A professora aposentada acompanhou a transmissão junto a amigos no saguão do hotel Samuara, optando por esse convite entre os diversos que recebeu, pois Caxias e a Serra pararam para torcer pelo filme naquela noite de 25 de março de 1996. A estatueta acabou ficando com a produção holandesa A Excêntrica Família de Antônia. Independentemente do mérito do concorrente, Kenia conta que O Quatrilho foi prejudicado por um atraso na dublagem para o inglês, motivo que fez com que parte dos votantes sequer tenha assistido a tempo de entregar seu voto:
— O que o Barretão (Luiz Carlos Barreto, produtor) contou ao Pozenato foi que a Academia não aceitava filmes legendados, e a dublagem demorou um pouco mais do que devia para ser feita. Quando o filme finalmente foi dublado, muitos já tinham entregue seu voto sem sequer ter assistido a O Quatrilho — conta.

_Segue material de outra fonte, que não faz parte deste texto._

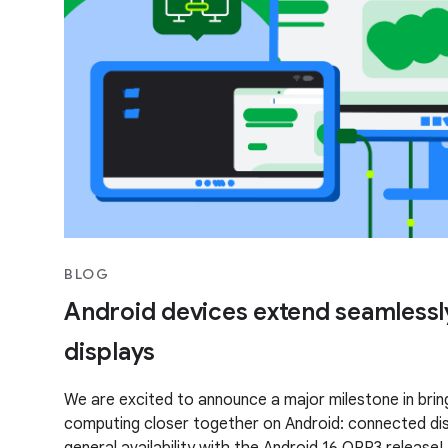
BLOG
Android devices extend seamlessl
displays
We are excited to announce a major milestone in brin
computing closer together on Android: connected di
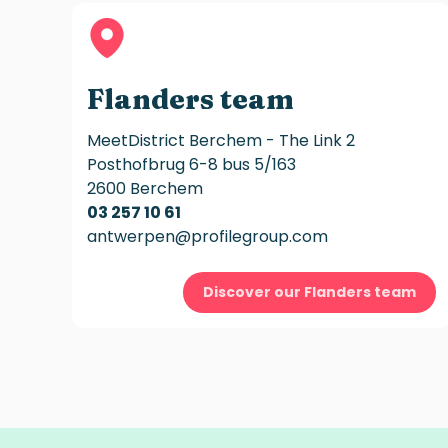
Flanders team
MeetDistrict Berchem - The Link 2
Posthofbrug 6-8 bus 5/163
2600 Berchem
03 257 10 61
antwerpen@profilegroup.com
Discover our Flanders team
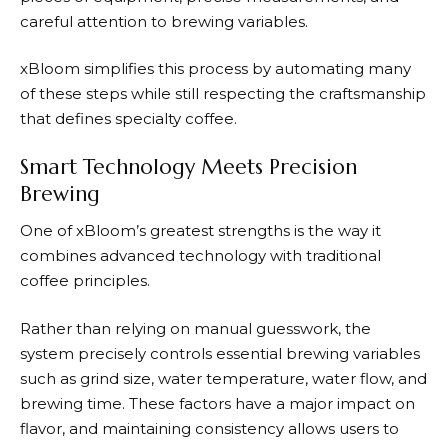
careful attention to brewing variables.
xBloom
simplifies this process by automating many
of these steps while still respecting the craftsmanship
that defines specialty coffee.
Smart Technology Meets Precision
Brewing
One of
xBloom’s
greatest strengths is the way it
combines advanced technology with traditional
coffee principles.
Rather than relying on manual guesswork, the
system precisely controls essential brewing variables
such as grind size, water temperature, water flow, and
brewing time. These factors have a major impact on
flavor, and maintaining consistency allows users to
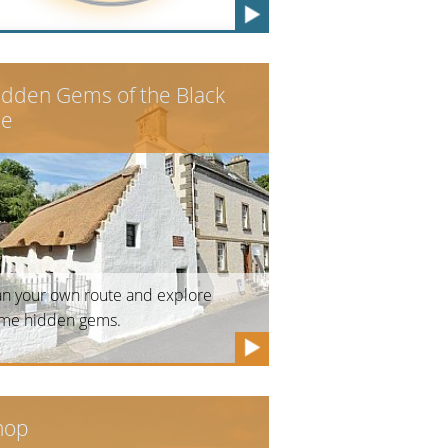
idden Gems of the Black
le
an your own route and explore
me hidden gems.
hop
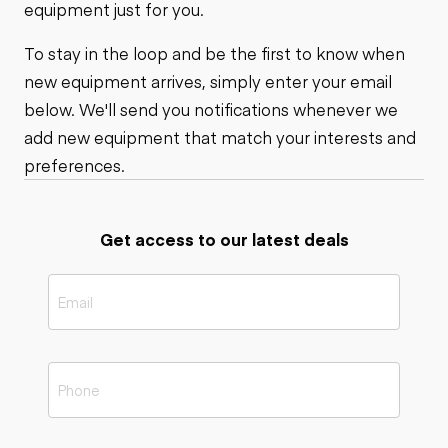
equipment just for you.
To stay in the loop and be the first to know when
new equipment arrives, simply enter your email
below. We'll send you notifications whenever we
add new equipment that match your interests and
preferences.
Get access to our latest deals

Na estante de livros da sala do apartamento, estão reunidas algumas das dezenas de edições do livro que deu origem ao filme, lançadas por diferentes editoras sempre com tiragens generosas. Kenia relembra os dias em que Pozenato trabalhava no texto, a partir de uma história verídica que escutou do amigo Ary Trentin sobre seus avós paternos, que viveram no interior de Gramado:
— O Pozenato mergulhou na escrita daquele romance de tal forma que, durante o tempo em que estava escrevendo o livro, mal falava comigo. Chegava a ser irritante, mas eu sabia que ele estava pensando na história, nos diálogos, nas reviravoltas. Ele sabia que tinha a oportunidade de escrever uma obra literária que contasse a saga da imigração italiana, como Josué Guimarães já tinha feito com a imigração alemã e Luiz Antônio de Assis Brasil com a imigração portuguesa.

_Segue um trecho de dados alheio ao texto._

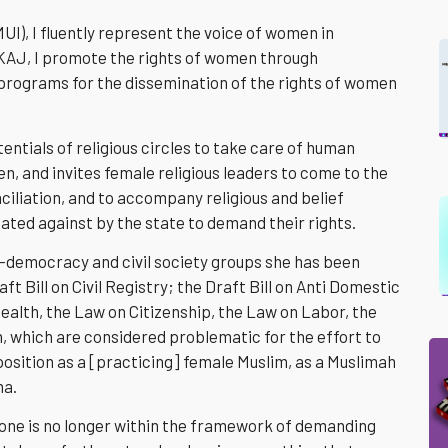
UI), I fluently represent the voice of women in
KAJ, I promote the rights of women through
 programs for the dissemination of the rights of women
entials of religious circles to take care of human
en, and invites female religious leaders to come to the
iliation, and to accompany religious and belief
ted against by the state to demand their rights.
o-democracy and civil society groups she has been
ft Bill on Civil Registry; the Draft Bill on Anti Domestic
ealth, the Law on Citizenship, the Law on Labor, the
on, which are considered problematic for the effort to
my position as a [practicing] female Muslim, as a Muslimah
ma.
 done is no longer within the framework of demanding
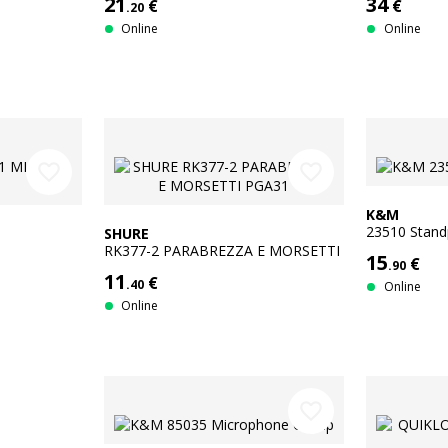
21
34
€
€
.20
Online
Online
favorite_border
favorite_border
K&M
23510 Stan
SHURE
RK377-2 PARABREZZA E MORSETTI
15
€
.90
PGA31
11
€
.40
Online
Online
favorite_border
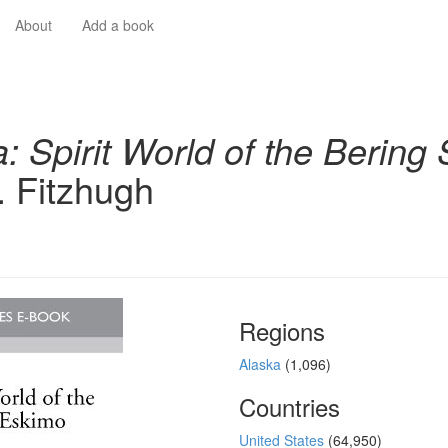
About
Add a book
a: Spirit World of the Berin
. Fitzhugh
Regions
Alaska
(1,096)
Countries
United States
(64,950)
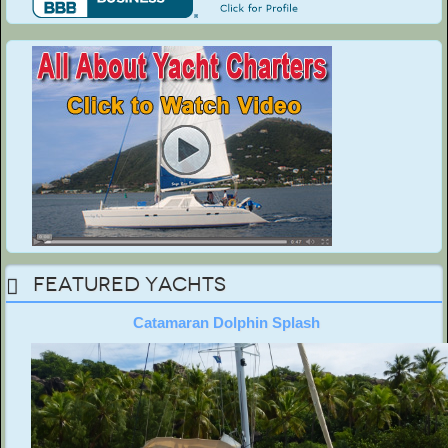
Featured Yachts
Catamaran Dolphin Splash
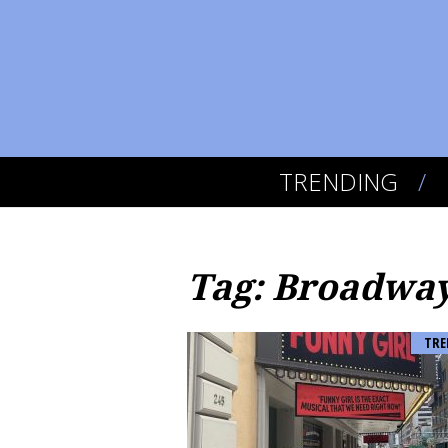
TRENDING
Tag: Broadwa
TRE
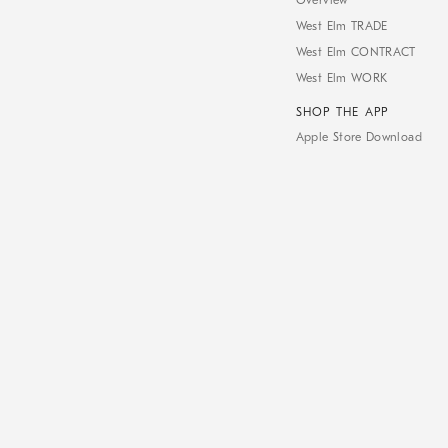
Overview
West Elm TRADE
West Elm CONTRACT
West Elm WORK
SHOP THE APP
Apple Store Download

Kenia lembra ainda que foi a atriz caxiense Ítala Nandi quem apresentou o livro a Luiz Carlos Barreto, que logo se interessou por levar a história ao cinema. E que Pozenato fez apenas uma intervenção mais significativa no roteiro adaptado:
— O Barreto queria dar um olhar mais carioca, onde os casais trocados ficariam amigos no final e tudo terminava bem, diferentemente do final do livro. Só que isso iria muito contra a seriedade com que os imigrantes italianos tratavam a traição, que foi o que ocorreu entre os personagens. Seria impossível terminar em amizade. Pelo menos não naquela época, acho que hoje isso mudou um pouquinho (risos). Ao final se chegou a um meio termo.

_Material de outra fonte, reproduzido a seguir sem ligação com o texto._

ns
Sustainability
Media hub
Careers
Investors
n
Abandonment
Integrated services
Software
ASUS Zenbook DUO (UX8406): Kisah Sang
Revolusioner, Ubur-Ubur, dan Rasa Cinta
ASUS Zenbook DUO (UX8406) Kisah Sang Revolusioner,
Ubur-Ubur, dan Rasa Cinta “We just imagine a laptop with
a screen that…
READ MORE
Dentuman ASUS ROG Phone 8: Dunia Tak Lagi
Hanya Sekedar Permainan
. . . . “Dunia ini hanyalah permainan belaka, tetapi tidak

O Quatrilho daria origem a uma trilogia completada por A Cocanha (2000) e A Babilônia (2006). Barreto e Pozenato chegaram a conversar sobre uma possível adaptação de A Cocanha, porém, fatores como os cortes de verba para o cinema e a pandemia impediram a ideia de ir adiante. Mas quem sabe se o futuro ainda não reserva a estes volumes uma adaptação cinematográfica, talvez até à altura da obra que as originou?